Omicron resulted in the third wave of COVID-19 pandemic in several countries. So far we all have been knowing that the Omicron, which was declared the ‘variant of concern’ by the World Health Organization, is highly contagious. It was even more contagious than the Delta variant. Now researchers have found how exactly it increases the chances of reinfection. According to a recent study, the risk of reinfection with the Omicron coronavirus variant is more than five times higher than other strains. The study was conducted by the Imperial College London.
According to data collected by the Health Security Agency of the United Kingdom, more than 6,50,000 people have probably been infected twice, and most of them were reinfected in the past two months.
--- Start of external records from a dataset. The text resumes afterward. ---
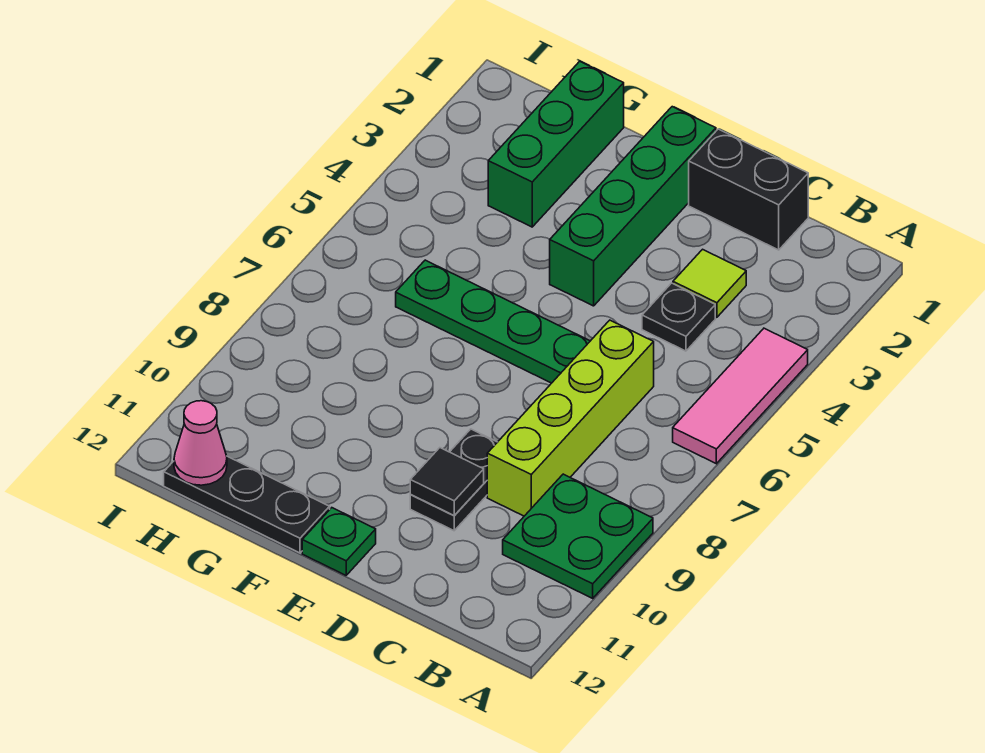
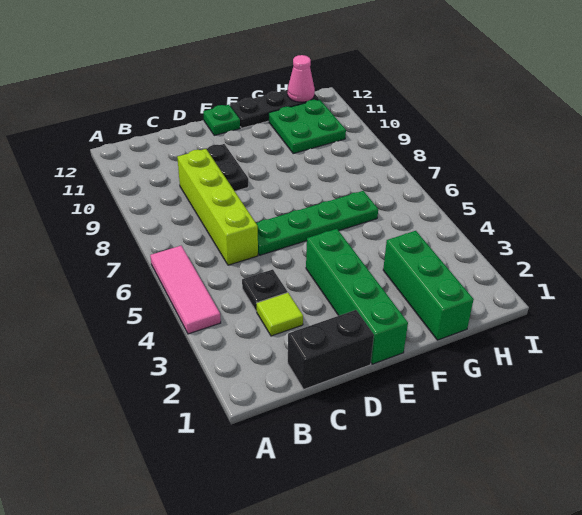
green plate A9:B10 level 1 -> green plate G10:H11 level 1
black tile D10 level 2 -> none

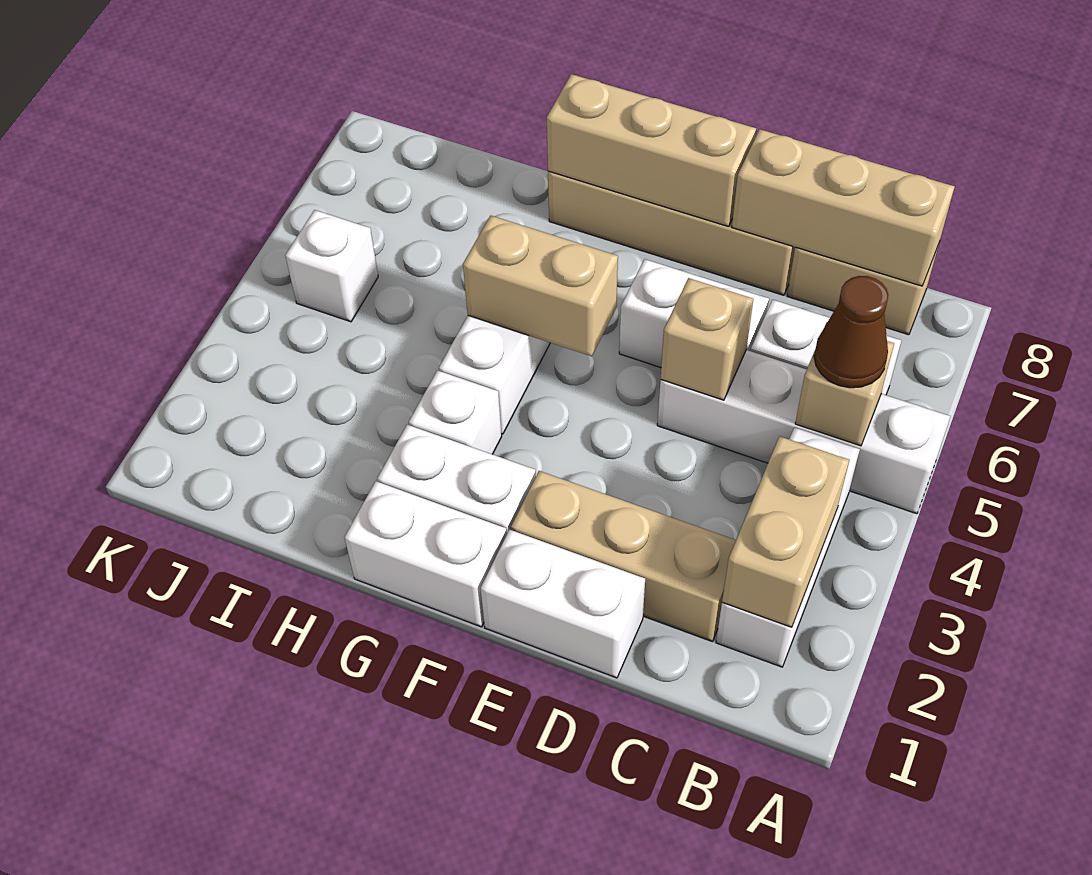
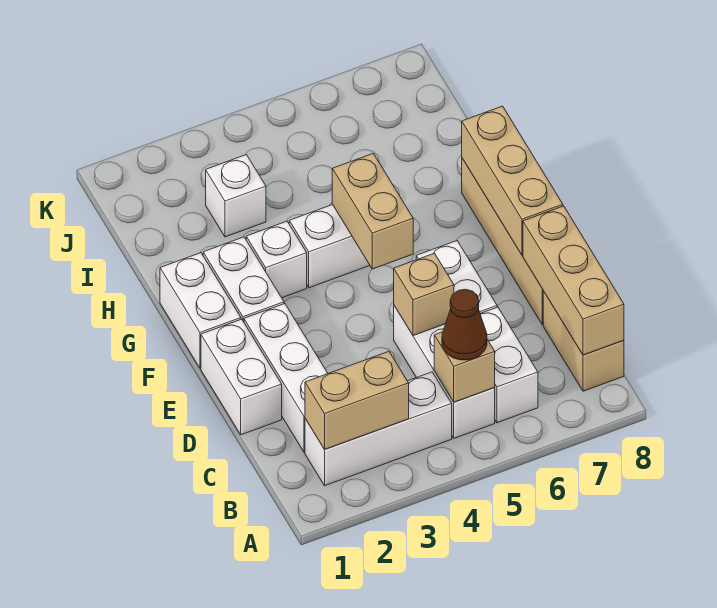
white brick A5:D5 level 1 -> white brick B5:D5 level 1
tan brick C2:E2 level 1 -> white brick C2:E2 level 1
white brick J5 level 1 -> white brick I3 level 1

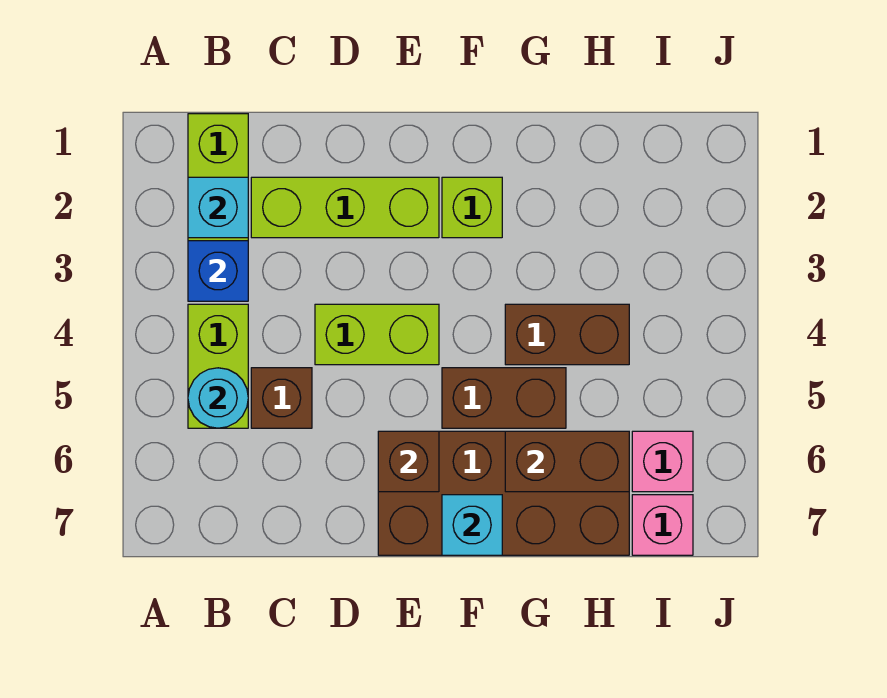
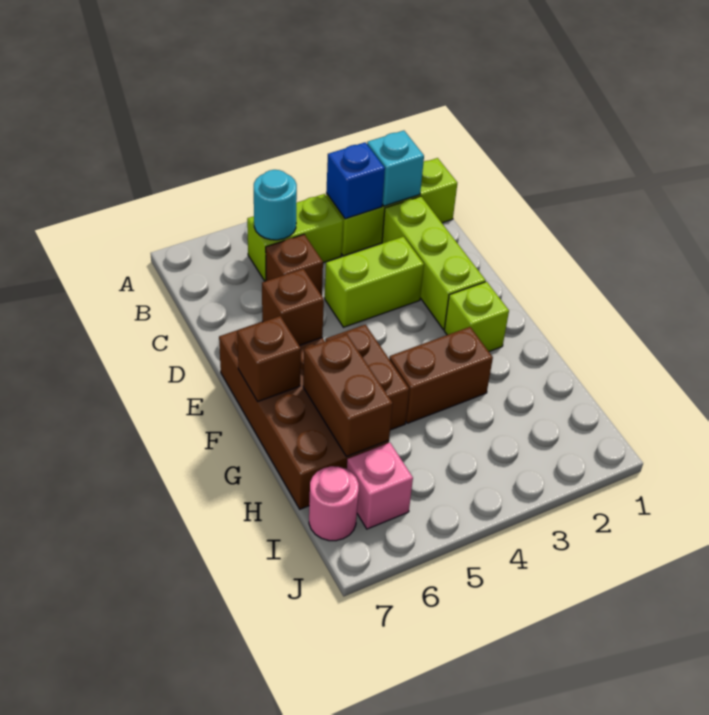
lime brick D4:E4 level 1 -> lime brick D3:D4 level 1
cyan brick F7 level 2 -> brown brick F7 level 2
brown brick G4:H4 level 1 -> brown brick G3:G4 level 1
pink brick I7 level 1 -> pink round brick I7 level 1

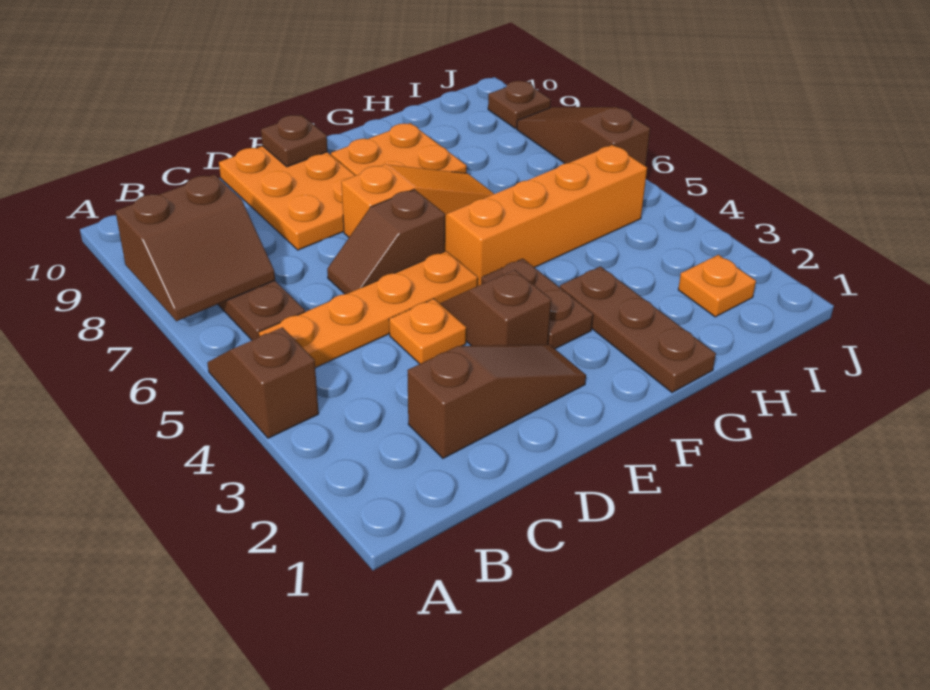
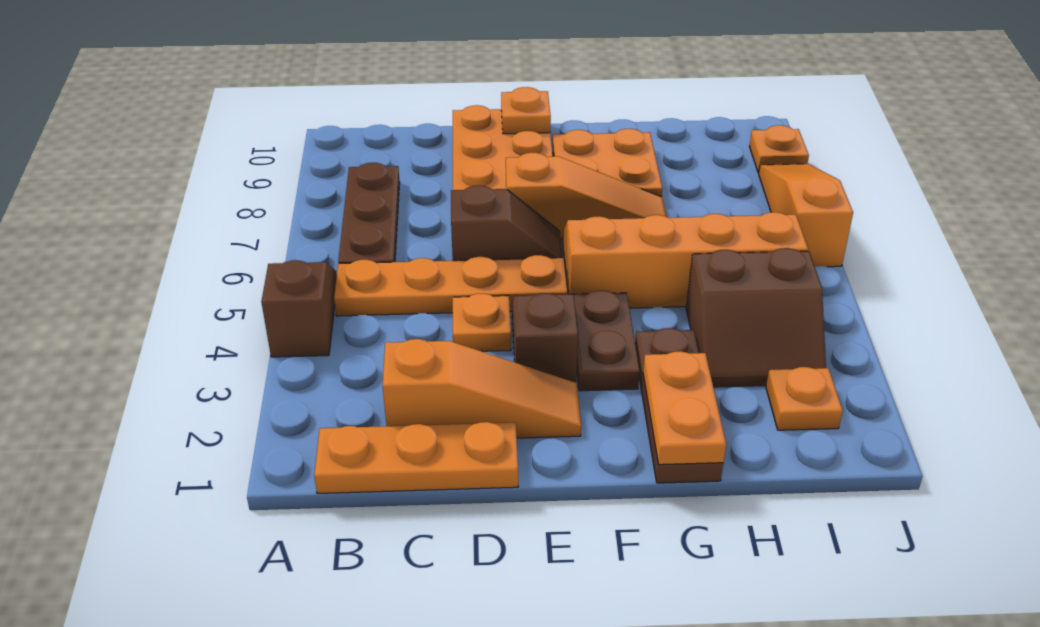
brown slope A7:B8 level 2 top 8 -> brown slope H3:I4 level 1 top 4
none -> orange plate B1:D1 level 1
brown slope C2:E2 level 1 top C -> orange slope C2:E2 level 1 top C
brown slope D6:E6 level 1 top E -> brown slope D6:E6 level 1 top D
brown plate E10 level 2 -> orange plate E10 level 2
none -> orange plate G1:G2 level 2
brown slope J6:J8 level 1 top 6 -> orange slope J6:J8 level 1 top 6
brown plate J9 level 1 -> orange plate J9 level 1

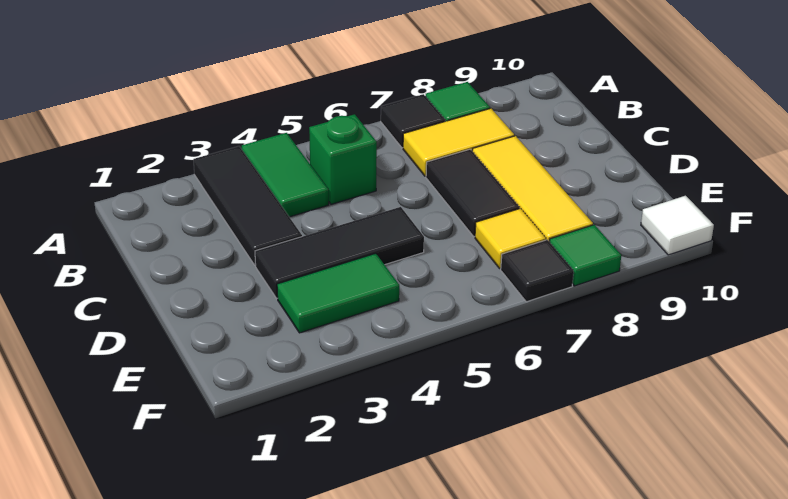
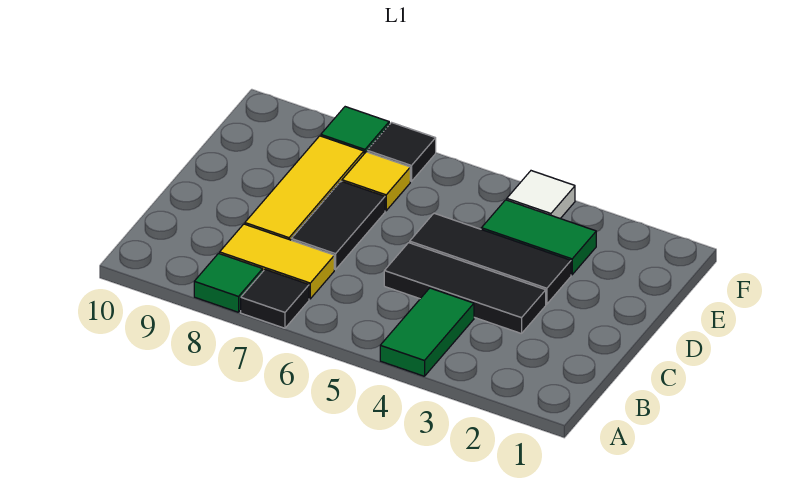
black tile A3:C3 level 1 -> black tile C3:C5 level 1
green brick B5 level 1 -> none
white tile F10 level 1 -> white tile F4 level 1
Before mid-November, reinfections accounted for about 1 per cent of reported cases of Covid-19, but the rate has now increased to around 10 per cent.
Understanding reinfection rates is crucial for assessing “how infections might surge and if hospitals will be able to cope”, Catherine Bennett, an epidemiologist at Deakin was quoted as saying.
Health officials in the UK have also noticed that cases of reinfection increased in recent months. This was found during random sampling of households across the country. The survey counts a possible reinfection if four months have passed since the previous one.
It found reinfection risk was 16 times higher between mid-December last year and early January this year when Omicron dominated than in the seven months leading up to December when Delta was the dominant variant.
Such surveys could be underestimating the true rate of reinfection because some infections go undiagnosed, and some could have happened sooner after the first infection – especially in countries where cases of Omicron quickly followed a Delta wave, Bennett said.